Но, Боже мой, насколько интеллигентнее и тоньше оказывался этот профессионализм. Мария Осиповна специально не учила этому. Она просто сама по себе внутренне изящна, и это ее изящество заражало студентов не меньше, чем ее прекрасные уроки самого ремесла.
* * *
Я прочел еще одну статью о «Трех сестрах». Новая статья принадлежала не критику, а зрителю, по профессии химику.
И я вспомнил, как однажды после спектакля пришел другой зритель, и тоже по случайности химик, и сказал, что уходит взволнованный и тотчас сядет за статью.
И вот я вообразил себе, как в двух разных комнатах садятся за стол два химика; один из них за, а другой против спектакля.
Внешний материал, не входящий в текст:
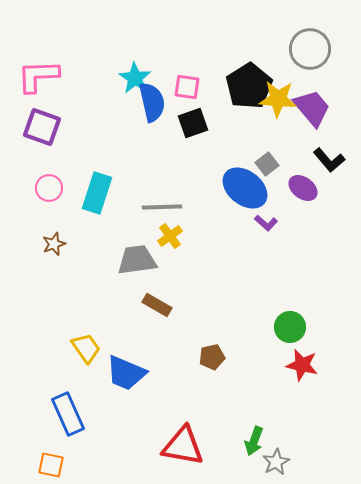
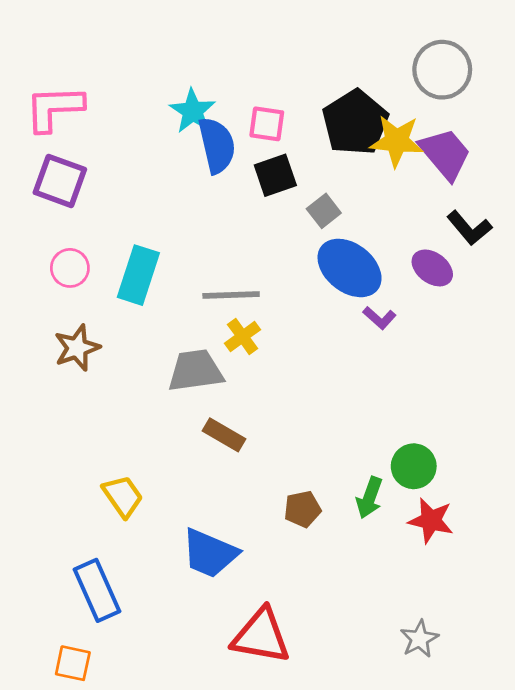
gray square: (267, 164) -> (324, 211), moved
brown star: (54, 244) -> (77, 348), size x1.4
blue trapezoid: (126, 373) -> (210, 553), moved
green arrow: (254, 441) -> (369, 498), moved
gray star: (276, 462) -> (419, 639), moved

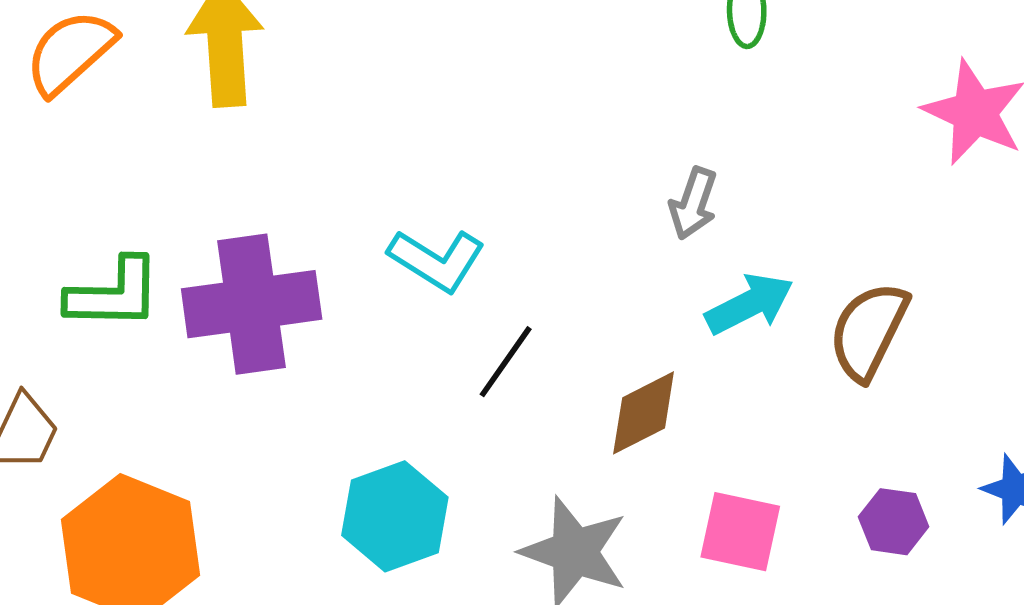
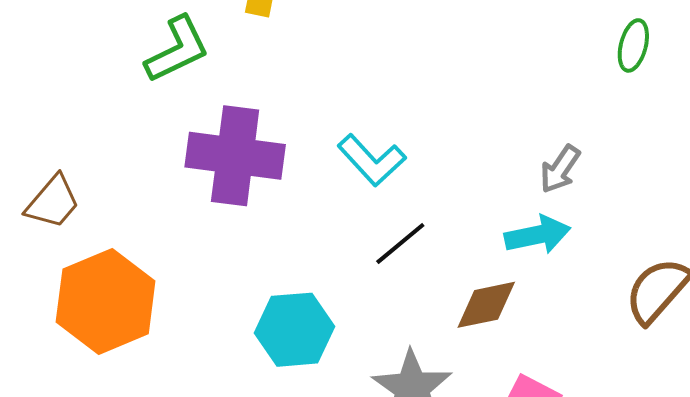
green L-shape: (114, 294) -> (177, 50), moved, turned -42
cyan arrow: (749, 304) -> (538, 235), moved

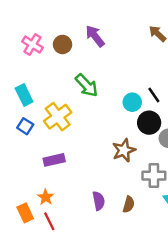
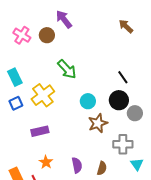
purple arrow: (95, 36) -> (64, 19), moved
cyan circle: (132, 102) -> (88, 101), moved
blue square: (25, 126) -> (16, 103), turned 32
orange star: (46, 197) -> (46, 162), moved

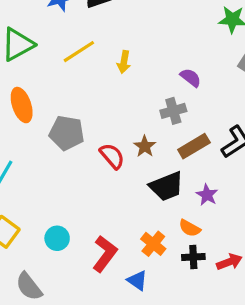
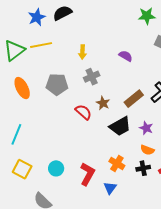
yellow line: (79, 52) -> (41, 45), moved, turned 30
gray cross: (173, 111) -> (92, 77), moved
gray pentagon: (67, 133) -> (57, 84), moved
orange semicircle: (190, 228) -> (147, 150), moved
blue triangle: (137, 280) -> (110, 188), turned 40

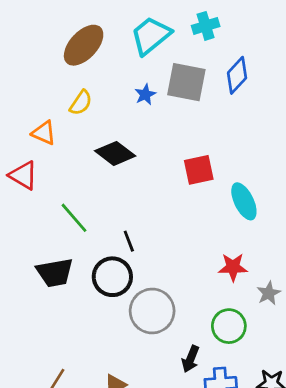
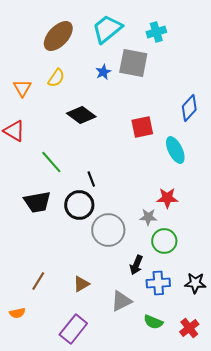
cyan cross: (206, 26) -> (156, 32), moved
blue diamond: (237, 75) -> (189, 108), moved
orange triangle: (44, 133) -> (22, 88), moved, turned 36
gray star: (269, 293) -> (148, 217), moved, turned 30

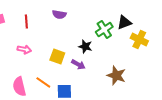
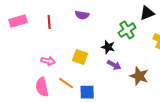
black triangle: (124, 22) -> (147, 13), moved
pink arrow: (24, 49) -> (48, 61), moved
purple arrow: (78, 64) -> (114, 65), moved

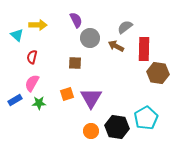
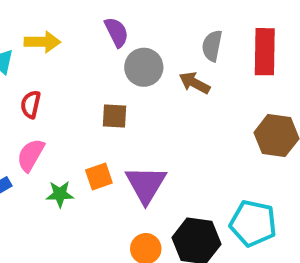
gray semicircle: (125, 27) -> (212, 46), turned -42
red rectangle: (144, 49) -> (265, 52), moved
green star: (39, 103) -> (60, 194), moved
cyan pentagon: (146, 118) -> (253, 223), turned -30

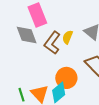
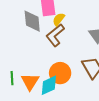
yellow semicircle: (68, 37) -> (59, 19), moved

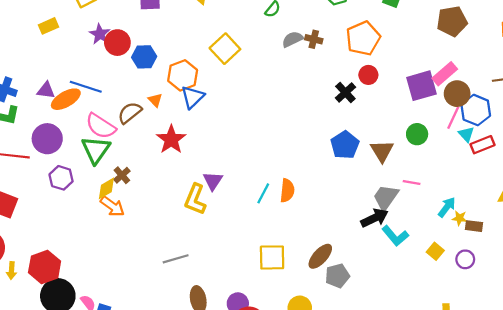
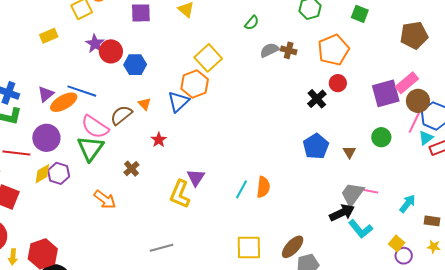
orange hexagon: (183, 75) -> (195, 84), moved
purple triangle: (46, 90) -> (46, 94), turned -48
cyan triangle: (466, 134) -> (426, 138), turned 35
red star: (171, 140) -> (159, 140), size x0.6
brown triangle: (382, 151) -> (349, 152), size x0.6
brown cross: (122, 175) -> (131, 169), moved
pink line: (412, 183) -> (370, 191), moved
yellow diamond: (106, 188) -> (42, 174), moved
yellow star: (460, 218) -> (434, 247), moved
purple circle: (465, 259) -> (404, 256), moved

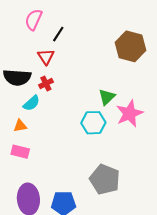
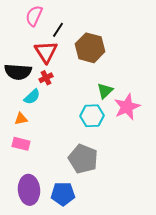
brown hexagon: (131, 46) -> (90, 48), moved
red triangle: (46, 57) -> (46, 52), size x1.4
gray pentagon: (105, 179) -> (83, 159), moved

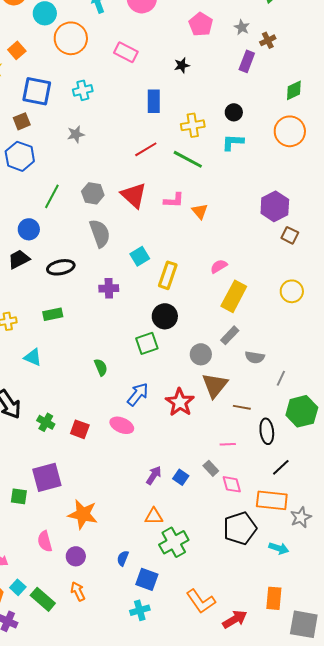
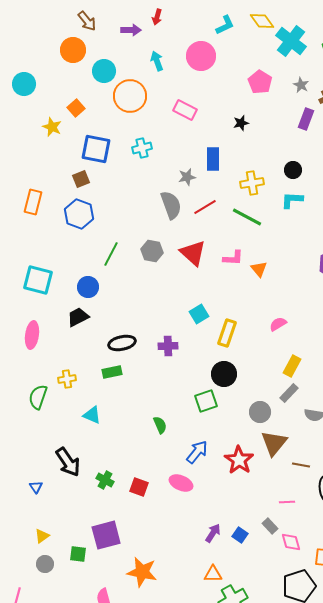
gray star: (76, 134) -> (187, 177), moved
gray semicircle: (100, 233) -> (171, 205), moved
black ellipse: (61, 267) -> (122, 343), moved
yellow rectangle: (234, 296) -> (292, 366), moved, size x0.7

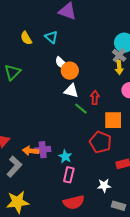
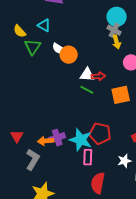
green triangle: (13, 72) -> (32, 47), moved
white triangle: (71, 91) -> (87, 75), moved
red arrow: (95, 98) -> (98, 76), turned 96
red pentagon: (100, 142) -> (100, 133), moved
cyan star: (65, 156) -> (81, 140), size x1.6
red semicircle: (74, 202) -> (98, 183), turned 125

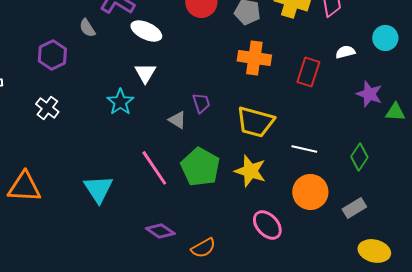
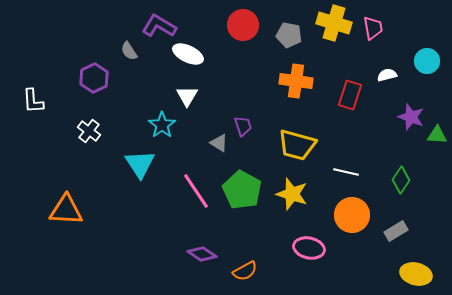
cyan triangle: (98, 189) -> (140, 164), moved
pink ellipse: (267, 225) -> (309, 248), turned -36

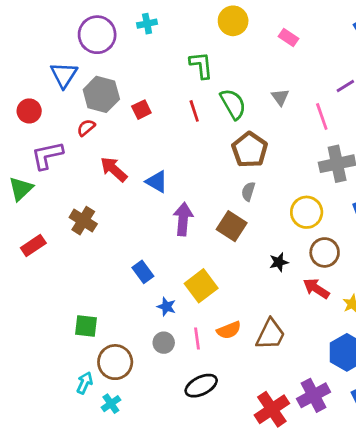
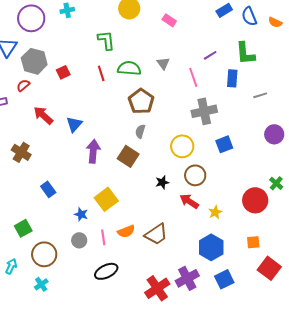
green semicircle: (233, 104) -> (129, 68), turned -55
blue triangle: (157, 182) -> (74, 124), turned 42
blue rectangle: (143, 272) -> (48, 189), moved
green square: (86, 326) -> (23, 228), turned -36
brown trapezoid: (270, 334) -> (156, 234), turned 30
cyan arrow: (85, 383) -> (11, 266), moved

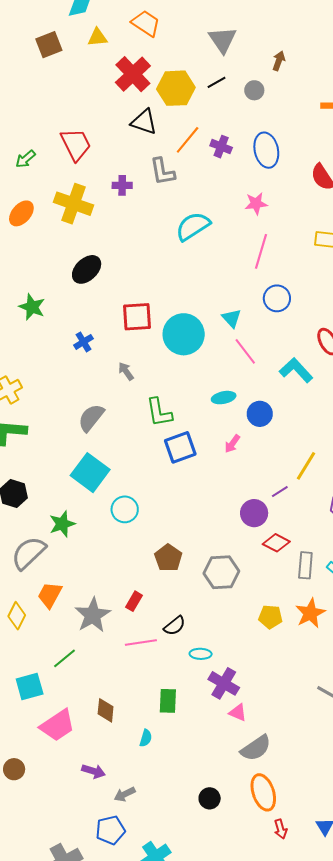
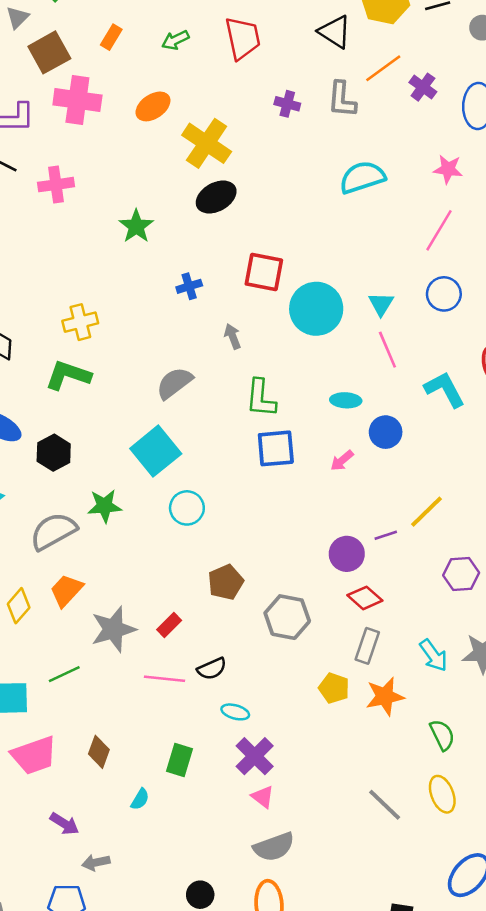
yellow cross: (74, 204) -> (207, 143), moved
gray rectangle: (305, 565) -> (367, 646), moved

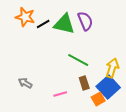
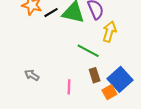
yellow arrow: (112, 68) -> (109, 32), moved
pink line: (60, 94) -> (69, 87), turned -72

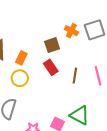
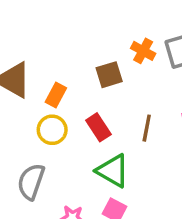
red rectangle: (51, 67) -> (98, 127), moved
green triangle: (80, 115) -> (113, 171), moved

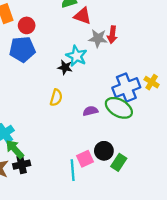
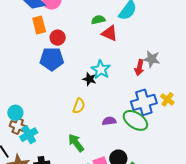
red arrow: (112, 35) -> (139, 67), moved
gray star: (98, 38) -> (152, 59), moved
green arrow: (15, 149) -> (76, 143), moved

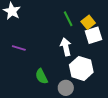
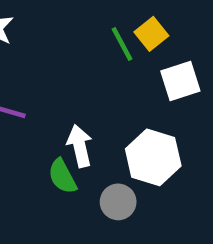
yellow square: (88, 22) -> (151, 34), moved
white arrow: (66, 47) -> (80, 146), moved

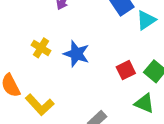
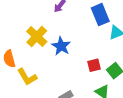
yellow cross: (41, 48) -> (37, 37), size x1.5

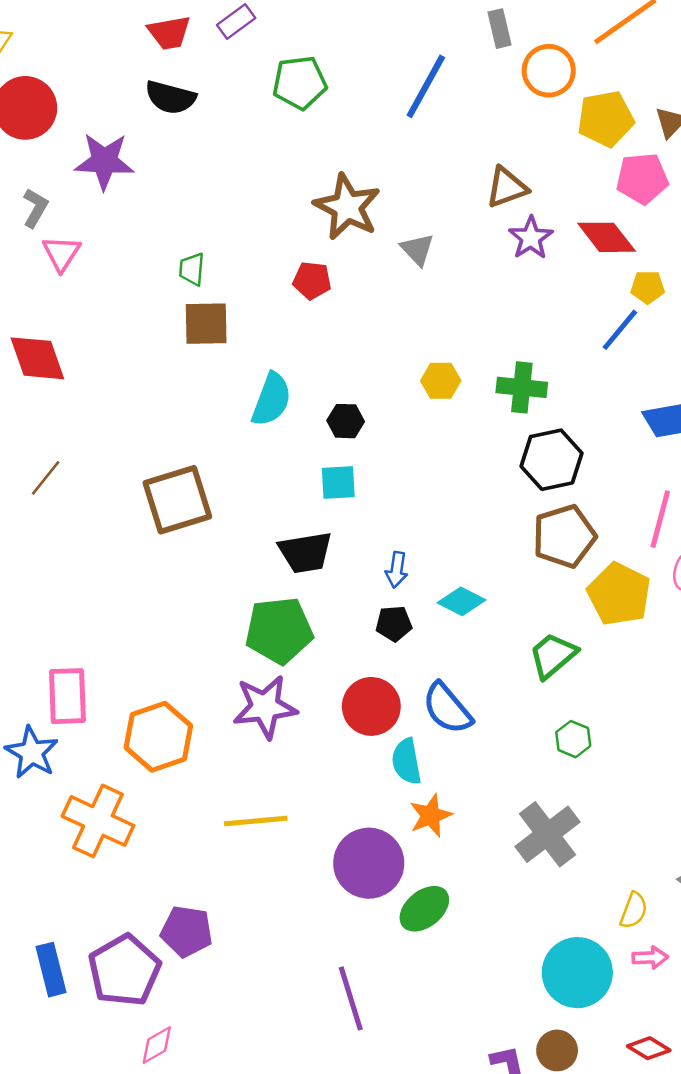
Какой из них напишет первым?
И вот готовы статьи, и готовы конверты, и наклеены марки.
Но то ли почтальон, доставляя письмо второго химика, споткнулся, то ли шофер почтовой машины не вовремя пошел за сигаретами…
Словом, я читаю другую статью. В ней сказано, что я, вероятно, не знал, куда бы деться от стыда, если бы в зале оказался Чехов. И что Чехов, вероятно, был бы в своем знаменитом пенсне.
Я представил и это пенсне и Чехова, и мне действительно стало стыдно. Только одно маленькое сомнение душит меня.
Почему этот химик так уверен, что Чехов был бы на его стороне? Когда гениальные мхатовцы везли для Чехова свою работу в Ялту, они не были так уверены в мнении Чехова. И действительно, Чехов за многое их поругал. А мне даже трудно представить себе Чехова в нашем зале. Я бы, возможно, умер от страха. Но химик спокоен: Чехов с ним, Чехов рядом и думает то же, что и он.
А что, по его мнению, думает Гоголь о новых «Ревизорах», или Толстой об «Анне Карениной», или Мериме о новом балете «Кармен»? И в чем, интересно, пришел бы Толстой на спектакль «Плоды просвещения» — неужели бы в своей «толстовке»?
* * *
Я в шутку говорю артисту, что герцог в «Ромео и Джульетте» должен быть похож на Христа, которому, если это можно себе представить, лет шестьдесят.
Устало и безнадежно смотрит этот Христос на дело рук своих. Сколько он ни молит, сколько ни просит, сколько ни призывает — почти никаких результатов. Поэтому он полон теперь усталости и презрительного недружелюбия к этой толпе людей, ломающих друг другу кости.
Стража расталкивает дерущихся, и он входит усталой и больной походкой. Землистое лицо. Брезгливо и грустно оглядывает окровавленные лица. Когда убивают Меркуцио, он тоже кричит и плачет, как все.
А на могиле Ромео и Джульетты с безнадежным презрением и болью смотрит на позднее примирение. Он говорит, что сближение врагов объято сумраком. Он говорит им, что даже солнце скрылось и не хочет больше светить им. И потом он долго-долго грозит им всем пальцем, требуя запомнить, по чьей вине произошло несчастье.
… Поставить «Отелло» и заново — «Чайку»… Потом напишет свою очередную «туманную» пьесу Арбузов… И что-то такое надо найти земное, актуальное, подобное «Человеку со стороны». А после — снова перечитать всего Брехта… Поставить «Мнимого больного» и «Вишневый сад».
У Рощина, Радзинского, Розова попросить новые пьесы.
Нужно поставить еще много спектаклей. Придумать хорошую новую работу для Дурова и для Яковлевой. Для Волкова и для Сайфулина. Для Каневского и для Дмитриевой. И т. д. И т. п.